Et comme j’atteignais le parking reliant El Cacique à son voisin, le Tito’s Cafe Cubano, je vis que ce jour-là ses formes étaient sacrément mises en valeur. Elle portait un bustier rose fluo, un short moulant, des bas résille noirs et des talons aiguilles. Un ensemble tout droit sorti de la réserve de costumes pour putains de Hollywood, en 3D.

Quelques années auparavant, le bruit avait couru au sein de la brigade des Mœurs que les souteneurs se moquaient des femmes flics dans la rue. De toute évidence, c’étaient les policiers, en majorité des hommes, qui choisissaient les tenues de leurs collègues pour ces opérations clandestines. Leurs choix vestimentaires en disaient long sur leurs goûts en matière de déshabillés affriolants, mais ils ne cadraient pas vraiment avec le look des prostituées. Si bien que tout le monde reconnaissait d’emblée la Nouvelle Fille qui a rangé son badge et son pistolet au fond du sac à main. Les policiers avaient donc insisté pour que les filles qui participaient à ces opérations choisissent elles-mêmes leur tenue. Après tout, les femmes savent toujours mieux ce qu’il convient de porter, n’est-ce pas ?

Peut-être est-ce vrai pour la plupart d’entre elles. Pas pour Deborah. Elle ne s’est jamais sentie à l’aise dans autre chose qu’un jean. Vous auriez dû voir ce qu’elle voulait porter au bal de fin d’études au lycée. Et à présent… Eh bien, je n’avais jamais vu une femme ravissante vêtue de façon aussi provocante être pourtant aussi peu attirante sexuellement.

Mais elle ne passait certainement pas inaperçue. Elle était chargée d’écarter les badauds, son badge épinglé sur le haut sexy. Elle était plus visible que le kilomètre de ruban jaune qui avait été déroulé pour délimiter la scène du crime, plus visible encore que les trois voitures de patrouille stationnées en travers de la route, toutes lumières clignotantes. Son haut rose fluo ressortait davantage.

Elle se trouvait de l’autre côté du parking et empêchait les curieux de plus en plus nombreux d’approcher les techniciens du labo qui étaient occupés à examiner le bac à ordures appartenant au bar. Je me réjouissais de ne pas avoir été affecté à ce travail. La puanteur qui s’en dégageait me parvenait jusque dans la voiture : une odeur fétide de marc de café humide mélangé à de vieux morceaux de fruits et à des restes de porc ranci.

Je connaissais vaguement le policier posté à l’entrée du parking. Il me fit signe de passer, et je trouvai un emplacement pour me garer.

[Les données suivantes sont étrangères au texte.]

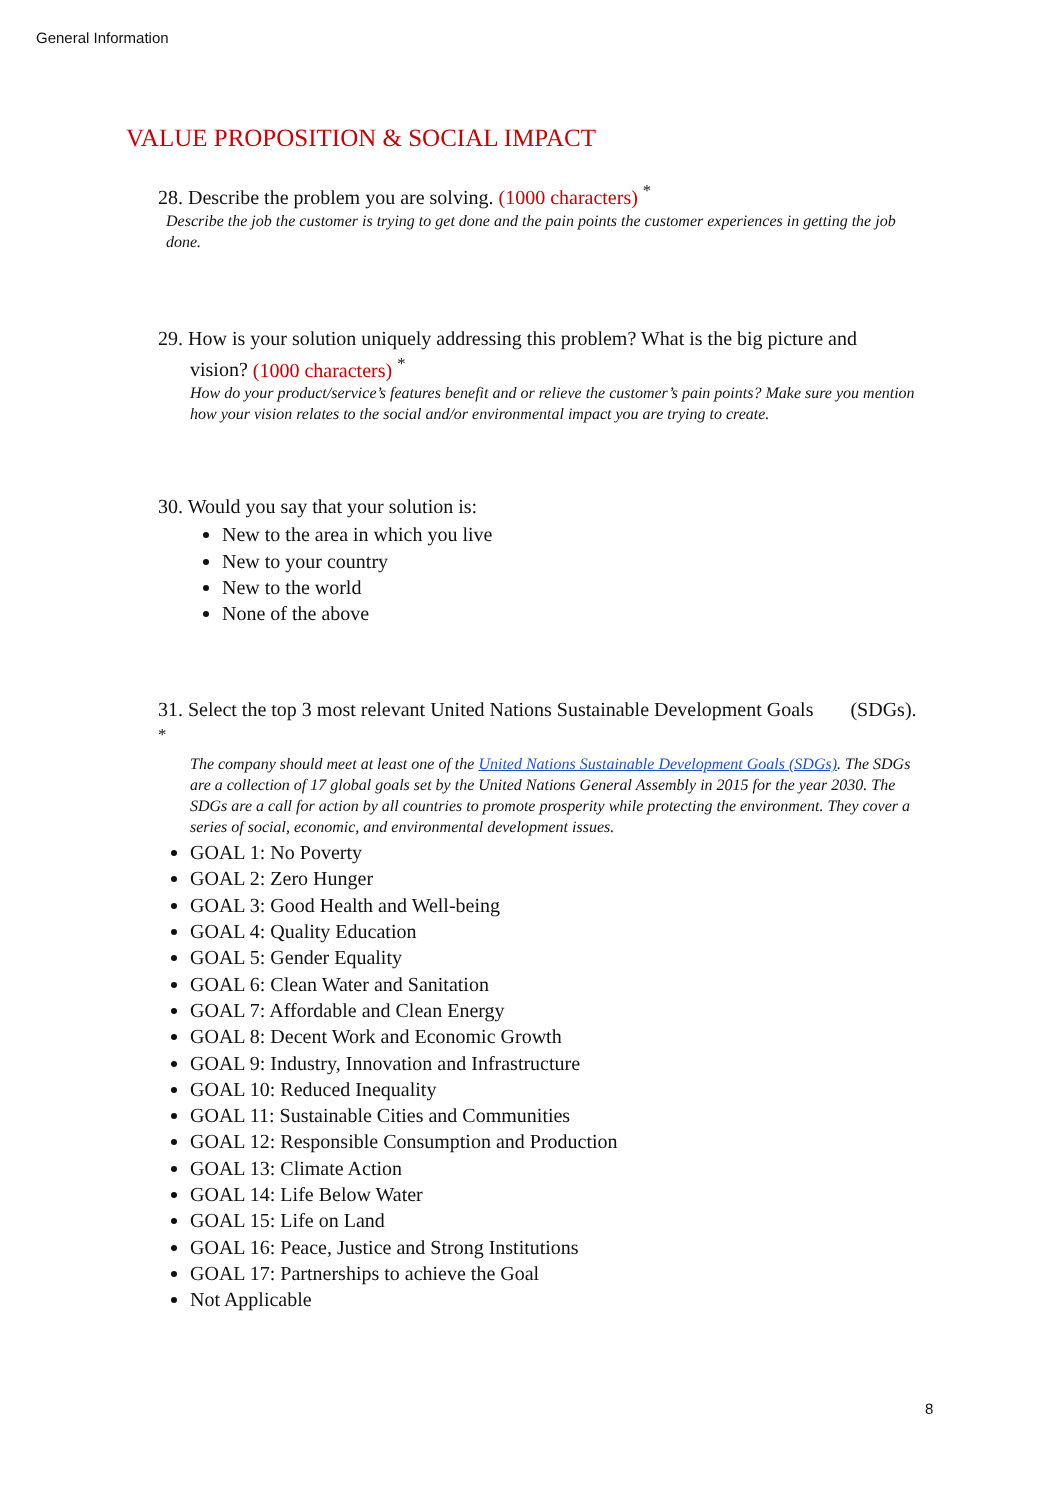General Information
VALUE PROPOSITION & SOCIAL IMPACT
28. Describe the problem you are solving. (1000 characters) <sup>*</sup>
Describe the job the customer is trying to get done and the pain points the customer experiences in getting the job done.
29. How is your solution uniquely addressing this problem? What is the big picture and vision? (1000 characters) <sup>*</sup>
How do your product/service’s features benefit and or relieve the customer’s pain points? Make sure you mention how your vision relates to the social and/or environmental impact you are trying to create.
30. Would you say that your solution is:
New to the area in which you live
New to your country
New to the world
None of the above
31. Select the top 3 most relevant United Nations Sustainable Development Goals (SDGs). <sup>*</sup>
The company should meet at least one of the United Nations Sustainable Development Goals (SDGs). The SDGs are a collection of 17 global goals set by the United Nations General Assembly in 2015 for the year 2030. The SDGs are a call for action by all countries to promote prosperity while protecting the environment. They cover a series of social, economic, and environmental development issues.
GOAL 1: No Poverty
GOAL 2: Zero Hunger
GOAL 3: Good Health and Well-being
GOAL 4: Quality Education
GOAL 5: Gender Equality
GOAL 6: Clean Water and Sanitation
GOAL 7: Affordable and Clean Energy
GOAL 8: Decent Work and Economic Growth
GOAL 9: Industry, Innovation and Infrastructure
GOAL 10: Reduced Inequality
GOAL 11: Sustainable Cities and Communities
GOAL 12: Responsible Consumption and Production
GOAL 13: Climate Action
GOAL 14: Life Below Water
GOAL 15: Life on Land
GOAL 16: Peace, Justice and Strong Institutions
GOAL 17: Partnerships to achieve the Goal
Not Applicable
8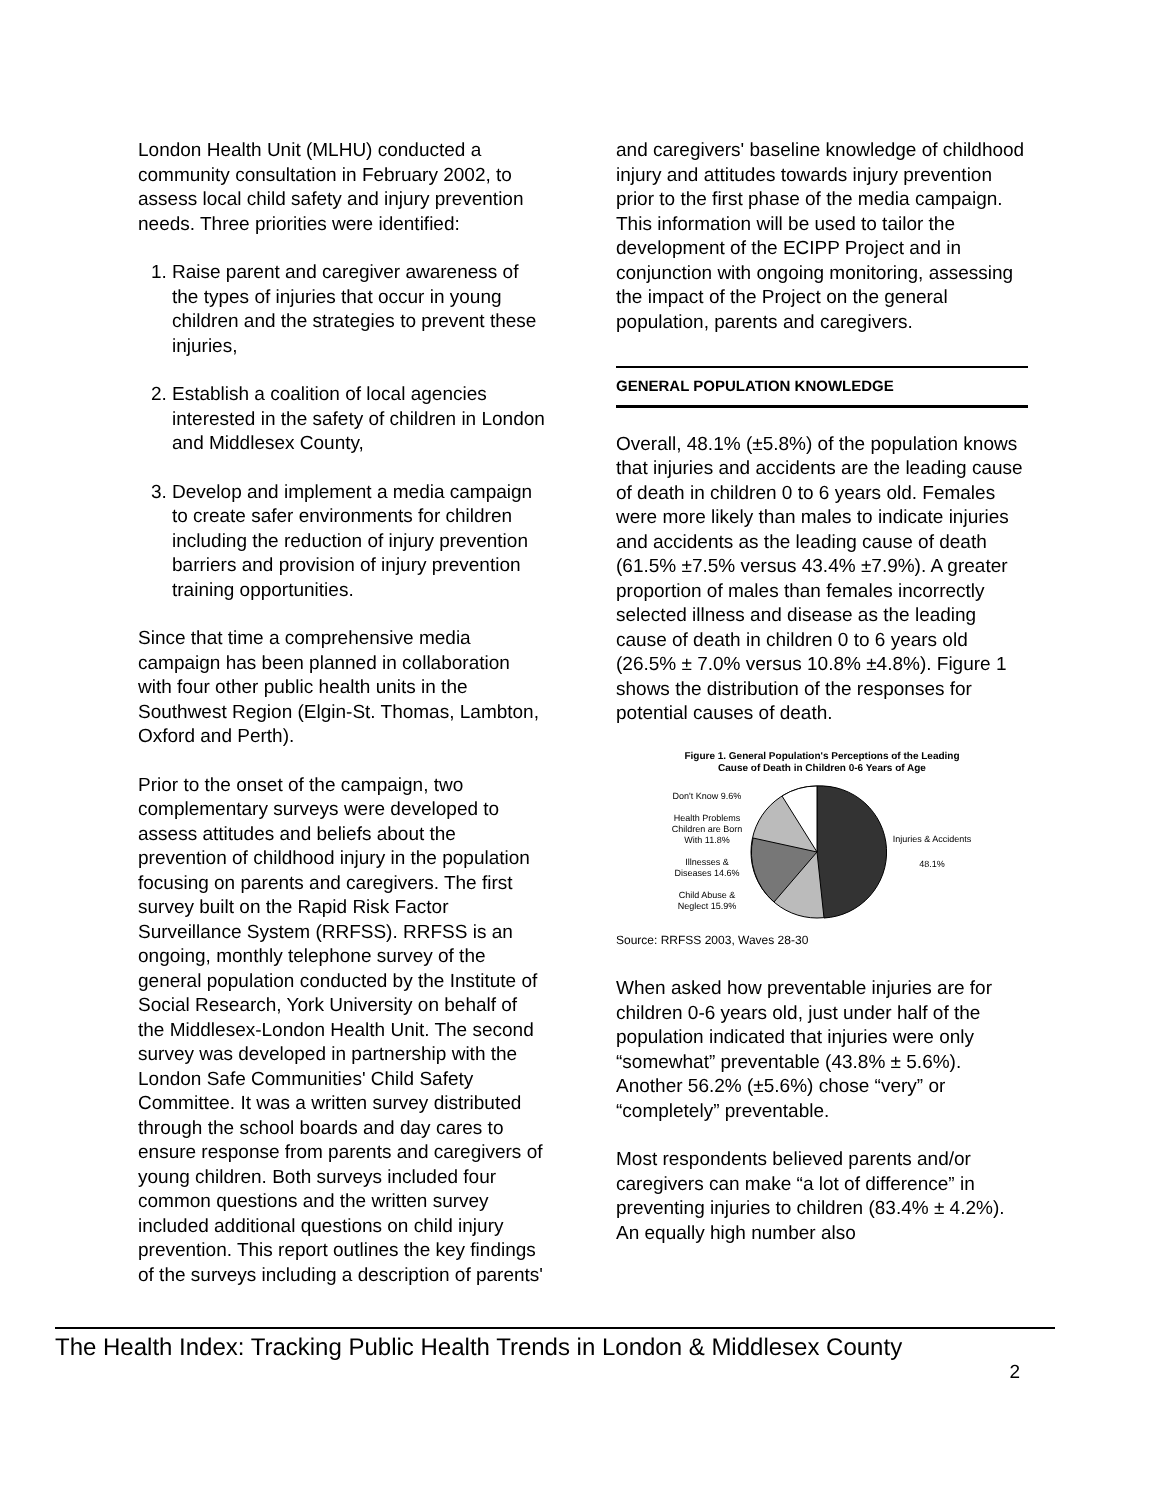London Health Unit (MLHU) conducted a community consultation in February 2002, to assess local child safety and injury prevention needs. Three priorities were identified:
1. Raise parent and caregiver awareness of the types of injuries that occur in young children and the strategies to prevent these injuries,
2. Establish a coalition of local agencies interested in the safety of children in London and Middlesex County,
3. Develop and implement a media campaign to create safer environments for children including the reduction of injury prevention barriers and provision of injury prevention training opportunities.
Since that time a comprehensive media campaign has been planned in collaboration with four other public health units in the Southwest Region (Elgin-St. Thomas, Lambton, Oxford and Perth).
Prior to the onset of the campaign, two complementary surveys were developed to assess attitudes and beliefs about the prevention of childhood injury in the population focusing on parents and caregivers. The first survey built on the Rapid Risk Factor Surveillance System (RRFSS). RRFSS is an ongoing, monthly telephone survey of the general population conducted by the Institute of Social Research, York University on behalf of the Middlesex-London Health Unit. The second survey was developed in partnership with the London Safe Communities' Child Safety Committee. It was a written survey distributed through the school boards and day cares to ensure response from parents and caregivers of young children. Both surveys included four common questions and the written survey included additional questions on child injury prevention. This report outlines the key findings of the surveys including a description of parents'
and caregivers' baseline knowledge of childhood injury and attitudes towards injury prevention prior to the first phase of the media campaign. This information will be used to tailor the development of the ECIPP Project and in conjunction with ongoing monitoring, assessing the impact of the Project on the general population, parents and caregivers.
GENERAL POPULATION KNOWLEDGE
Overall, 48.1% (±5.8%) of the population knows that injuries and accidents are the leading cause of death in children 0 to 6 years old. Females were more likely than males to indicate injuries and accidents as the leading cause of death (61.5% ±7.5% versus 43.4% ±7.9%). A greater proportion of males than females incorrectly selected illness and disease as the leading cause of death in children 0 to 6 years old (26.5% ± 7.0% versus 10.8% ±4.8%). Figure 1 shows the distribution of the responses for potential causes of death.
Figure 1. General Population's Perceptions of the Leading
Cause of Death in Children 0-6 Years of Age
Don't Know 9.6%
Health Problems Children are Born With 11.8%
Illnesses & Diseases 14.6%
Child Abuse & Neglect 15.9%
Injuries & Accidents 48.1%
Source: RRFSS 2003, Waves 28-30
When asked how preventable injuries are for children 0-6 years old, just under half of the population indicated that injuries were only “somewhat” preventable (43.8% ± 5.6%). Another 56.2% (±5.6%) chose “very” or “completely” preventable.
Most respondents believed parents and/or caregivers can make “a lot of difference” in preventing injuries to children (83.4% ± 4.2%). An equally high number also
The Health Index: Tracking Public Health Trends in London & Middlesex County
2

« Deb, dis-je en m’approchant d’un pas nonchalant. Jolie tenue. Ta silhouette se trouve pleinement mise en valeur.

— Ta gueule ! » répondit-elle en rougissant. Un spectacle à ne pas manquer venant d’un agent de police chevronné. « On a découvert une autre prostituée. Enfin, si c’en est bien une. Difficile à dire d’après ce qu’on a trouvé.